Wibo Diamond Illuminator

Jednym z najtańszych rozświetlaczy jaki znalazłam jest Diamond Illuminator marki Wibo. Można go dostać w prawie każdej drogerii, a stosunek jakości do ceny jest naprawdę powalający. Doceniło go wiele blogerek makijażowych i internautek. Jest w formie kamienia i odporny na ścieranie. Dzięki witaminie E i proteinom jedwabiu nadaje skórze zdrowego wyglądu, a lekkie drobinki rozświetlą nawet poszarzałą cerę. Jego cena wynosi ok. 10 zł.

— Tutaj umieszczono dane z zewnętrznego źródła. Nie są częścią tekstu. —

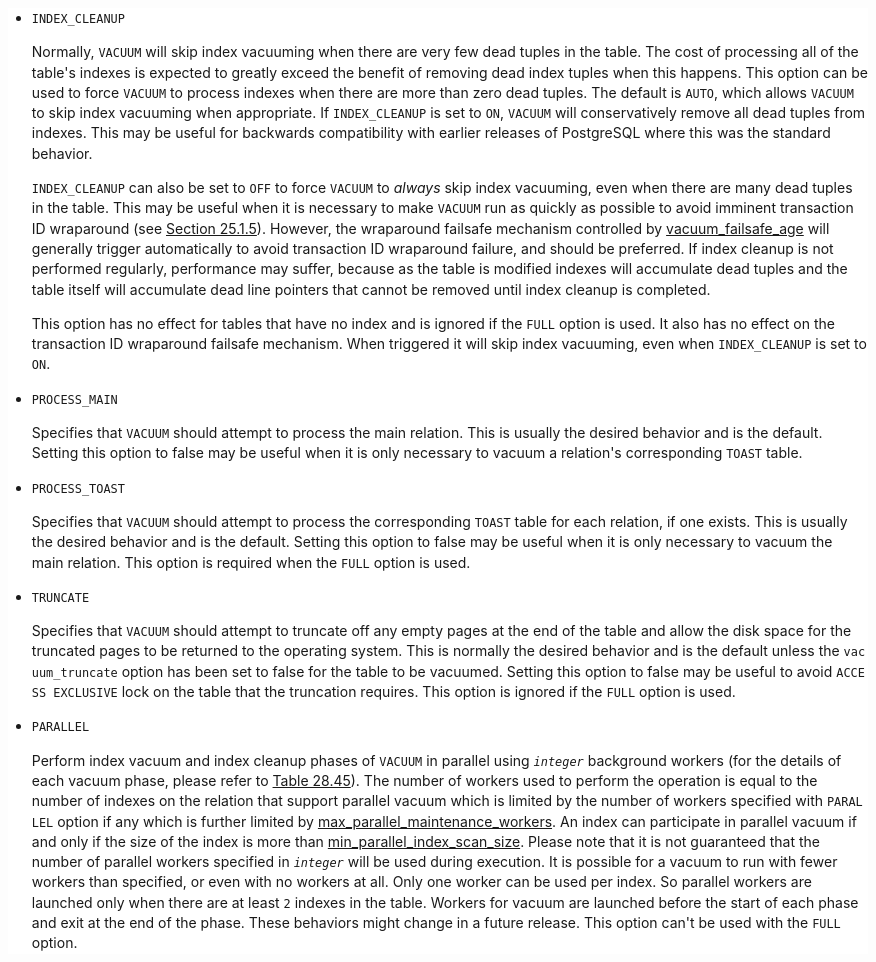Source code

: *   `INDEX_CLEANUP`

    Normally, `VACUUM` will skip index vacuuming when there are very few dead tuples in the table. The cost of processing all of the table's indexes is expected to greatly exceed the benefit of removing dead index tuples when this happens. This option can be used to force `VACUUM` to process indexes when there are more than zero dead tuples. The default is `AUTO`, which allows `VACUUM` to skip index vacuuming when appropriate. If `INDEX_CLEANUP` is set to `ON`, `VACUUM` will conservatively remove all dead tuples from indexes. This may be useful for backwards compatibility with earlier releases of PostgreSQL where this was the standard behavior.

    `INDEX_CLEANUP` can also be set to `OFF` to force `VACUUM` to *always* skip index vacuuming, even when there are many dead tuples in the table. This may be useful when it is necessary to make `VACUUM` run as quickly as possible to avoid imminent transaction ID wraparound (see [Section 25.1.5](routine-vacuuming.html#VACUUM-FOR-WRAPAROUND "25.1.5. Preventing Transaction ID Wraparound Failures")). However, the wraparound failsafe mechanism controlled by [vacuum\_failsafe\_age](runtime-config-client.html#GUC-VACUUM-FAILSAFE-AGE) will generally trigger automatically to avoid transaction ID wraparound failure, and should be preferred. If index cleanup is not performed regularly, performance may suffer, because as the table is modified indexes will accumulate dead tuples and the table itself will accumulate dead line pointers that cannot be removed until index cleanup is completed.

    This option has no effect for tables that have no index and is ignored if the `FULL` option is used. It also has no effect on the transaction ID wraparound failsafe mechanism. When triggered it will skip index vacuuming, even when `INDEX_CLEANUP` is set to `ON`.

*   `PROCESS_MAIN`

    Specifies that `VACUUM` should attempt to process the main relation. This is usually the desired behavior and is the default. Setting this option to false may be useful when it is only necessary to vacuum a relation's corresponding `TOAST` table.

*   `PROCESS_TOAST`

    Specifies that `VACUUM` should attempt to process the corresponding `TOAST` table for each relation, if one exists. This is usually the desired behavior and is the default. Setting this option to false may be useful when it is only necessary to vacuum the main relation. This option is required when the `FULL` option is used.

*   `TRUNCATE`

    Specifies that `VACUUM` should attempt to truncate off any empty pages at the end of the table and allow the disk space for the truncated pages to be returned to the operating system. This is normally the desired behavior and is the default unless the `vacuum_truncate` option has been set to false for the table to be vacuumed. Setting this option to false may be useful to avoid `ACCESS EXCLUSIVE` lock on the table that the truncation requires. This option is ignored if the `FULL` option is used.

*   `PARALLEL`

    Perform index vacuum and index cleanup phases of `VACUUM` in parallel using *`integer`* background workers (for the details of each vacuum phase, please refer to [Table 28.45](progress-reporting.html#VACUUM-PHASES "Table 28.45. VACUUM Phases")). The number of workers used to perform the operation is equal to the number of indexes on the relation that support parallel vacuum which is limited by the number of workers specified with `PARALLEL` option if any which is further limited by [max\_parallel\_maintenance\_workers](runtime-config-resource.html#GUC-MAX-PARALLEL-MAINTENANCE-WORKERS). An index can participate in parallel vacuum if and only if the size of the index is more than [min\_parallel\_index\_scan\_size](runtime-config-query.html#GUC-MIN-PARALLEL-INDEX-SCAN-SIZE). Please note that it is not guaranteed that the number of parallel workers specified in *`integer`* will be used during execution. It is possible for a vacuum to run with fewer workers than specified, or even with no workers at all. Only one worker can be used per index. So parallel workers are launched only when there are at least `2` indexes in the table. Workers for vacuum are launched before the start of each phase and exit at the end of the phase. These behaviors might change in a future release. This option can't be used with the `FULL` option.
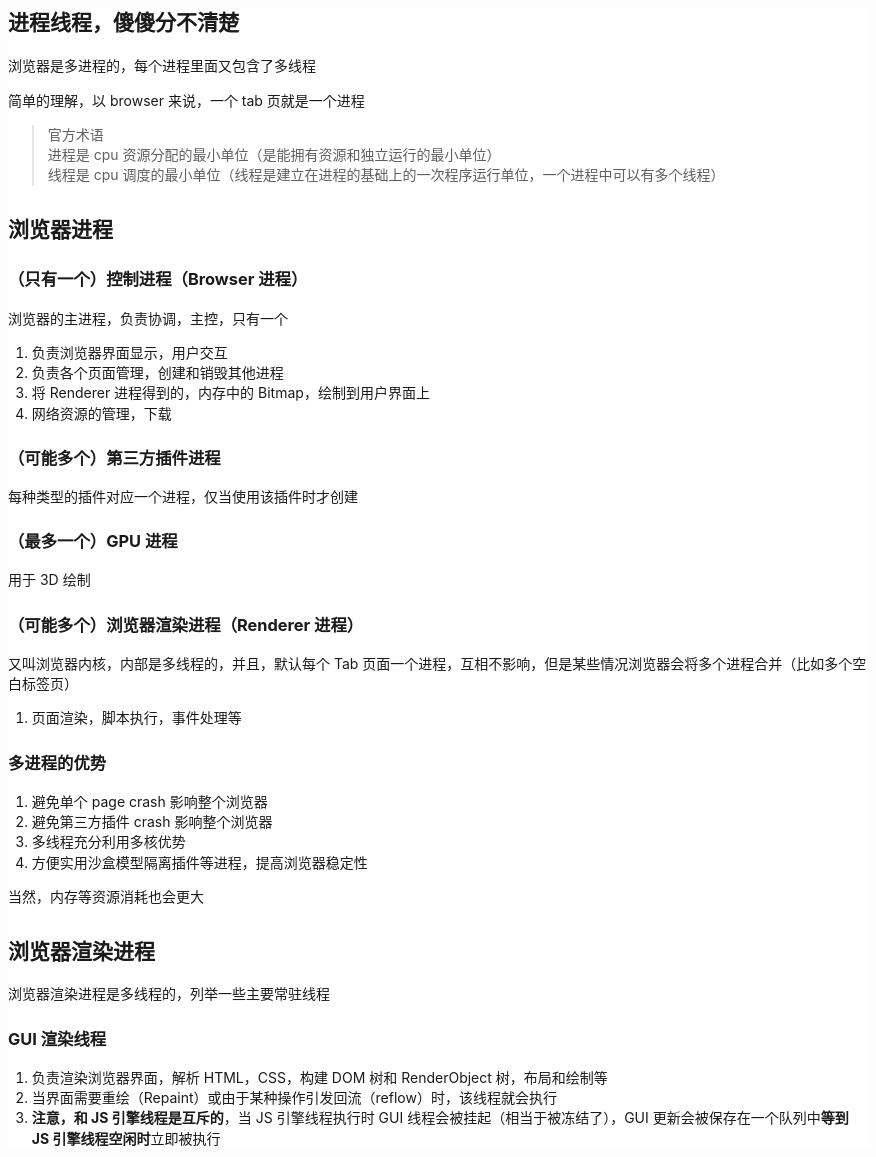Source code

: ## 进程线程，傻傻分不清楚

浏览器是多进程的，每个进程里面又包含了多线程

简单的理解，以 browser 来说，一个 tab 页就是一个进程

> 官方术语  
> 进程是 cpu 资源分配的最小单位（是能拥有资源和独立运行的最小单位）  
> 线程是 cpu 调度的最小单位（线程是建立在进程的基础上的一次程序运行单位，一个进程中可以有多个线程）

## 浏览器进程

### （只有一个）控制进程（Browser 进程）

浏览器的主进程，负责协调，主控，只有一个

1. 负责浏览器界面显示，用户交互
2. 负责各个页面管理，创建和销毁其他进程
3. 将 Renderer 进程得到的，内存中的 Bitmap，绘制到用户界面上
4. 网络资源的管理，下载

### （可能多个）第三方插件进程

每种类型的插件对应一个进程，仅当使用该插件时才创建

### （最多一个）GPU 进程

用于 3D 绘制

### （可能多个）浏览器渲染进程（Renderer 进程）

又叫浏览器内核，内部是多线程的，并且，默认每个 Tab 页面一个进程，互相不影响，但是某些情况浏览器会将多个进程合并（比如多个空白标签页）

1. 页面渲染，脚本执行，事件处理等

### 多进程的优势

1. 避免单个 page crash 影响整个浏览器
2. 避免第三方插件 crash 影响整个浏览器
3. 多线程充分利用多核优势
4. 方便实用沙盒模型隔离插件等进程，提高浏览器稳定性

当然，内存等资源消耗也会更大

## 浏览器渲染进程

浏览器渲染进程是多线程的，列举一些主要常驻线程

### GUI 渲染线程

1.  负责渲染浏览器界面，解析 HTML，CSS，构建 DOM 树和 RenderObject 树，布局和绘制等
2.  当界面需要重绘（Repaint）或由于某种操作引发回流（reflow）时，该线程就会执行
3.  **注意，和 JS 引擎线程是互斥的**，当 JS 引擎线程执行时 GUI 线程会被挂起（相当于被冻结了），GUI 更新会被保存在一个队列中**等到 JS 引擎线程空闲时**立即被执行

Po raz kolejny przekonuję się, że nie zawsze to, co droższe jest lepsze. Przede wszystkim warto zwracać uwagę najpierw na skład, a później na cenę. Jednak jestem pewna, że jesteśmy w stanie odkryć wiele „perełek” nie wydając fortuny. Wystarczy tylko trochę poszukać.